Kunci sukses keberhasilan suatu Negara ditentukan oleh sejauh mana masyarakat, dalam hal ini peserta didik mempunyai karakter yang kondusif
untuk bisa maju. Kualitas karakter sebuah Negara dicirikan dari kualitas karakter generasi mudanya, yang menjadi indikator penting apakah sebuah
bangsa bisa maju atau tidak. Oleh karenanya, jika suatu Negara ingin maju maka karakter yang dimiliki oleh generasi mudanya haruslah baik. Hal ini
ditandai dengan tingginya modal sosial yang dimiliki oleh masyarakat, khususnya peserta didik.
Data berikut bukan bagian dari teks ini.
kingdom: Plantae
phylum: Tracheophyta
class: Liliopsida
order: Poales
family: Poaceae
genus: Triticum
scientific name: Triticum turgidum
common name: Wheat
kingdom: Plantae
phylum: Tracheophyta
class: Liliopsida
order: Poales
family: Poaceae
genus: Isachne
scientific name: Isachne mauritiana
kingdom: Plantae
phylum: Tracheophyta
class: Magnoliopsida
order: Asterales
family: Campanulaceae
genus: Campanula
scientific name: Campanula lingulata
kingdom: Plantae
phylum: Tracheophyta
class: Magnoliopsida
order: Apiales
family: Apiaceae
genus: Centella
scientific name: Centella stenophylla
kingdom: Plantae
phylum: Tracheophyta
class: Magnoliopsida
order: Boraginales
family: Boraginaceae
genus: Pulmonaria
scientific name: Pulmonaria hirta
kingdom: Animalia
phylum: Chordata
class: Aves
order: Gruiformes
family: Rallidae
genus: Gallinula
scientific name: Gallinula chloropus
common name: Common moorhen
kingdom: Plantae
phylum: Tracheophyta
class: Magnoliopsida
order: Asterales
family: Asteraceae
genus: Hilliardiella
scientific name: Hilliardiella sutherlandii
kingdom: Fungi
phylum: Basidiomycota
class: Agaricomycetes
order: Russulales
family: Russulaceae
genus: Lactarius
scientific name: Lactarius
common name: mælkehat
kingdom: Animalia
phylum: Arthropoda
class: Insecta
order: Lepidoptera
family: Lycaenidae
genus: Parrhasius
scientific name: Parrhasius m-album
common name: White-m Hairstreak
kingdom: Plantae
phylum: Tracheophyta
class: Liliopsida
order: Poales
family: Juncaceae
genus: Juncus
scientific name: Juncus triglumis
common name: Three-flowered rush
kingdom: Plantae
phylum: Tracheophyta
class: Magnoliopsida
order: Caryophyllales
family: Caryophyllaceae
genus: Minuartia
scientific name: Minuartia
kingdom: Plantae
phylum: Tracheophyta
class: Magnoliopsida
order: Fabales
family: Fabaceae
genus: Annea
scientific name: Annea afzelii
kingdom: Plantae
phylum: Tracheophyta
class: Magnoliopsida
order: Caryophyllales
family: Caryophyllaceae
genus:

Modal sosial masih belum dipahami atau dinilai oleh sekolah sebagai aspek penting yang mampu untuk membentuk karakter anak. Namun
demikian, ada salah satu sekolah di Kota Yogyakarta yang sudah menggunakan modal sosial dalam membentuk karakter anak, yaitu SMA
Negeri 5 Yogyakarta. Berdasarkan pengamatan awal, sebagian besar peserta didik di SMA Negeri 5 Yogyakarta mempunyai karakter yang dapat
dikatakan baik bermuara pada karakter sholehinsan kamil. Hal ini dikarenakan SMA Negeri 5 Yogyakarta merupakan sekolah yang berbasis
afeksi, di mana peserta didik tidak hanya akan diberi materi pelajaran yang bersifat kognitif, tetapi juga menyentuh afeksi peserta didik yang bisa
menumbuhkan kesadaran baru. Selain itu, SMA Negeri 5 Yogyakarta memiliki potensi-potensi untuk mengembangkan diri, seperti memiliki
pendidik yang profesional, mempunyai sarana prasarana yang memadai, serta masyarakat sekitar yang mendukung setiap program yang ada. Potensi-
12 potensi tersebut menjadi bahan dasar dari modal sosial yang ada pada SMA
Negeri 5 Yogyakarta. Dalam hal ini, rasa kepercayaan, nilainorma, jaringan hubungan sosial, kerjasama, dan partisipasi warga sekolah dalam
pembentukan karakter perlu untuk dilakukan agar karakter yang dimiliki sesuai dengan tujuan yang diharapkan. Oleh karena itu, penelitian yang
terkait dengan peran modal sosial dalam membentuk karakter anak menjadi suatu hal yang penting. Harapannya dengan memanfaatkan modal sosial
tersebut, sekolah sebagai suatu lembaga pendidikan mempunyai andil yang besar dalam pembentukan karakter peserta didik. Dari pernyataan tersebut,
maka penulis tertarik untuk mengkaji dan menggali mengenai modal sosial ini. Adapun judul penelitian yang penulis angkat yaitu: “Peran Modal Sosial
dalam Membentuk Karakter Anak di SMA Negeri 5 Yogy akarta.”